Reproduce the eggs Benedict recipe word for word from "1. Prepare the" to "for 2/3 minutes.".

**Source text:**
"""

As well as eggs benedict royale, hollandaise sauce works really well over asparagus, broccoli, salmon (although that might be a bit 70’s!).

Eggs Benedict Royale

Serves 4

4 white muffins, toasted

4 eggs, poached

few drops of vinegar

cling film (to wrap the poach eggs in)

4 slices of smoked salmon

4 tbsp of hollandaise sauce (see above)

1. Prepare the hollandaise sauce first (see above) and put to one side in a warm place.

2. I have a number of ways to poach eggs but the method I am presently using is the one I saw my brother doing at Christmas when he was preparing brunch for the family. Basically you crack an egg over some cling film – enough so that you can gather the ends up easily and there is some left over (which you can place over the side of a pan). You must make sure that there is no air in the little cling film egg parcels. Place a few drops of vinegar with the egg. It is easy to poach many eggs at once like this by separating them into their own little cling film parcels.

3. Boil a pan of water and place the eggs into the boiling water. Leave for 2/3 minutes.

"""

**Data section:**
"""

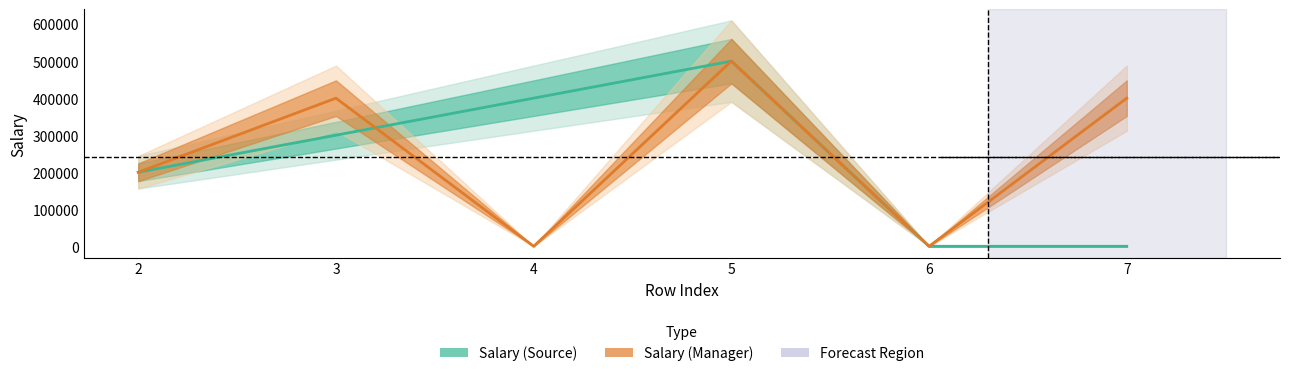

Is this an area chart (filled region under the line)?

No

"""

**Written answer:**
1. Prepare the hollandaise sauce first (see above) and put to one side in a warm place.

2. I have a number of ways to poach eggs but the method I am presently using is the one I saw my brother doing at Christmas when he was preparing brunch for the family. Basically you crack an egg over some cling film – enough so that you can gather the ends up easily and there is some left over (which you can place over the side of a pan). You must make sure that there is no air in the little cling film egg parcels. Place a few drops of vinegar with the egg. It is easy to poach many eggs at once like this by separating them into their own little cling film parcels.

3. Boil a pan of water and place the eggs into the boiling water. Leave for 2/3 minutes.